Diagnostic diagrams of emission-line ratios have been used extensively to categorize extragalactic emission regions; however, these diagnostics are occasionally at odds with each other due to differing definitions. In this work, we study the applicability of supervised machine-learning techniques to systematically classify emission-line regions from the ratios of certain emission lines. Using the Million Mexican Model database, which contains information from grids of photoionization models using \texttt{cloudy}, and from shock models, we develop training and test sets of emission line fluxes for three key diagnostic ratios. The sets are created for three classifications: classic \hii{} regions, planetary nebulae, and supernova remnants.
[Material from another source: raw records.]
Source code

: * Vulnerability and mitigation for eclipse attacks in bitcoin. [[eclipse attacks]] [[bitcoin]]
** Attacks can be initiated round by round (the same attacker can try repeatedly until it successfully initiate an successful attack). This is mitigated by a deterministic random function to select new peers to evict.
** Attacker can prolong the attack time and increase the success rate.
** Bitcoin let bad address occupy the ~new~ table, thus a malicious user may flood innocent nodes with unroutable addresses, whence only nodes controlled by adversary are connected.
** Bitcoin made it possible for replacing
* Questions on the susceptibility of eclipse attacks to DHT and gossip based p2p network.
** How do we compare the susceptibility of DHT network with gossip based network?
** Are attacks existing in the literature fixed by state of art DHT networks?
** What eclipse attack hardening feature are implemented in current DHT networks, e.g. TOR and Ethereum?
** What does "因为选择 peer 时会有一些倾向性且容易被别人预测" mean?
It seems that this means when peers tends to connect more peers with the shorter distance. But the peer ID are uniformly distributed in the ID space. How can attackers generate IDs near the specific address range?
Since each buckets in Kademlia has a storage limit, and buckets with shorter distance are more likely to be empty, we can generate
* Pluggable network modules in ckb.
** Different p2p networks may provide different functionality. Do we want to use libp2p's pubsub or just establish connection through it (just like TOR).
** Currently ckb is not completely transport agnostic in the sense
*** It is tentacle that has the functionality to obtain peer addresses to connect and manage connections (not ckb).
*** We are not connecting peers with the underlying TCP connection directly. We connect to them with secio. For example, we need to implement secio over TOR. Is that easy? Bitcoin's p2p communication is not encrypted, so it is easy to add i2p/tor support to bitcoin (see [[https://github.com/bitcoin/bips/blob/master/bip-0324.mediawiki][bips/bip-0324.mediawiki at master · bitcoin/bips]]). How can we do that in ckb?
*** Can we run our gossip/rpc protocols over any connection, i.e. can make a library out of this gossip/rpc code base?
We train a neural network to classify a region as one of the three classes defined above given three key line ratios that are present both in the SITELLE and MUSE instruments' band-passes: [{\sc O\,iii}]$\lambda5007$/H$\beta$, [{\sc N\,ii}]$\lambda6583$/H$\alpha$, ([{\sc S\,ii}]$\lambda6717$+[{\sc S\,ii}]$\lambda6731$)/H$\alpha$. We also tested the impact of the addition of the [{\sc O\,ii}]$\lambda3726,3729$/[{\sc O\,iii}]$\lambda5007$ line ratio when available for the classification. A maximum luminosity limit is introduced to improve the classification of the planetary nebulae. Furthermore, the network is applied to SITELLE observations of a prominent field of M33. We discuss where the network succeeds and why it fails in certain cases. Our results provide a framework for the use of machine learning as a tool for the classification of extragalactic emission regions. Further work is needed to build more comprehensive training sets and adapt the method to additional observational constraints.